After Donald Trump’s planned trip to a French cemetery for fallen Marines was canceled in November 2018, the U.S. leader had some extra time on his hands in a mansion filled with artwork. The next day, he went art shopping — or the presidential equivalent.
WASHINGTON D.C. (Bloomberg) – According to people familiar with the matter, Trump fancied several of the pieces in the U.S. ambassador’s historic residence in Paris, where he was staying, and on a whim had them removed and loaded onto Air Force One. The works — a portrait, a bust, and a set of silver figurines — were brought back to the White House.
The decision to cancel Trump’s visit to the Aisne-Marne American Cemetery outside Paris -currently under scrutiny- after the Atlantic magazine on Thursday published a bombshell report that Trump belittled the American servicemen buried there, part of a broader history of disparaging certain people who’ve served in the military.
Trump has vehemently denied making comments about “suckers” and “losers” in the armed forces. Never previously reported is Trump’s spur-of-the-moment art caper before leaving the ambassador’s residence.
The incident was met with a mixture of amusement and astonishment at the time. Still, it caused headaches for White House and State Department staffers, according to several people familiar with the episode who asked not to be identified due to its sensitivity.
Chic Mansion
The story unfolded like this: While in Paris with other world leaders to commemorate the centennial of the end of World War I, Trump stayed at the official residence of U.S. Ambassador Jamie McCourt, the palatial Hôtel de Pontalba. The mansion, in Paris’s chic 8th arrondissement, dates to 1842. It has served as a flagship of the State Department’s “Art in Embassies“ cultural diplomacy program and is open to tours.
The president’s planned visit to the Belleau Wood cemetery was canceled when rainy weather grounded the presidential helicopter, according to a redacted email the White House released to rebut the Atlantic story. The U.S. Secret Service ruled out a motorcade for the 56-mile drive, according to two people familiar with the matter.
That left Trump with about six hours of free time in the ambassador’s residence. The next day, Trump pointed out a Benjamin Franklin bust, a Franklin portrait, and a set of figurines of Greek mythical characters, and insisted the pieces come back with him to Washington.
The People’s House
According to people briefed on the incident, McCourt, the ambassador, was startled but didn’t object. Trump later quipped that the envoy would get the art back “in six years,” when his potential second term in office would be winding down.
The art, worth about $750,000, according to one of the people familiar with the episode, was loaded aboard Air Force One.

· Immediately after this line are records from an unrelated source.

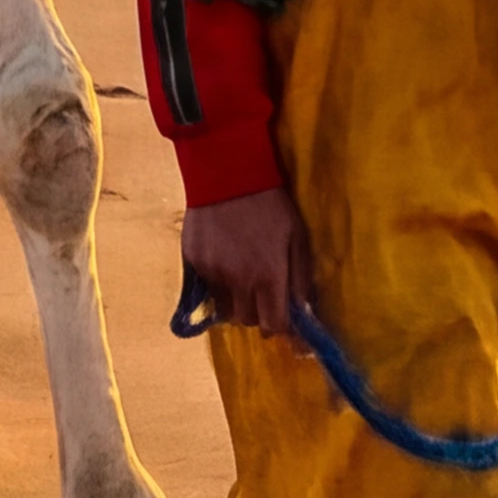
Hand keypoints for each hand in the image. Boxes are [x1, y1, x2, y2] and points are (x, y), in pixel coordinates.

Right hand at [180, 188, 310, 335]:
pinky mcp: (193, 263)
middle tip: (262, 291)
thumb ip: (301, 279)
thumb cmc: (271, 204)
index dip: (281, 326)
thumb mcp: (297, 237)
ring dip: (236, 300)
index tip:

At the same time, Trump visited another cemetery before the flight back to Washington.
“The President brought these beautiful, historical pieces, which belong to the American people, back to the United States to be prominently displayed in the People’s House,” White House spokesman Judd Deere said in response to questions from Bloomberg News.
Trump’s move prompted some hair-pulling and furious exchange of emails back home between the State Department’s Bureau of Overseas Buildings Operations and White House officials who organized the art transfer. Ultimately, because the art is U.S. government property, the movie was deemed legal.
Purchase Policy
Trump, who once used his charity to purchase a large portrait of himself, is known to display in his private West Wing dining room mementos from various official trips and encounters. Over time that’s included a pair of shoes gifted by musician Kanye West and an UFC belt.
A senior White House official said presidents are permitted to display personal gifts from Americans or heads of state while they’re in an office but must purchase them if they want to keep the presents after they depart.
The figurines that caught Trump’s eye found a new home on the Oval Office’s fireplace mantel. Depicting Greek gods, they dated to the early 20th century. They were made by Neapolitan artist Luigi Avolio, who was trying to pass them off as sculptures from the 16th or 17th centuries, according to London-based art dealer Patricia Wengraf.
Portrait Gallery
In an “Antiques Roadshow” moment, Wengraf described the figurines as “20th-century fakes of wannabe 17th-century sculptures,” and of little value.
The French art-collection episode comes with a curious footnote. After White House art curators examined the pieces, Trump brought home. The president was told that the Franklin bust was a replica. He joked that he liked the fake better than the original, two people familiar with the episode said.
The Franklin portrait snagged from Paris was also a copy — of the one Joseph Siffred Duplessis painted in France in 1785, which was then held by the National Portrait Gallery a mile from the White House.
The curators removed a different portrait of the founding father from the Oval Office and borrowed the original Duplessis from the gallery. That one now hangs in the Oval. Not the replica Trump ferried out of France.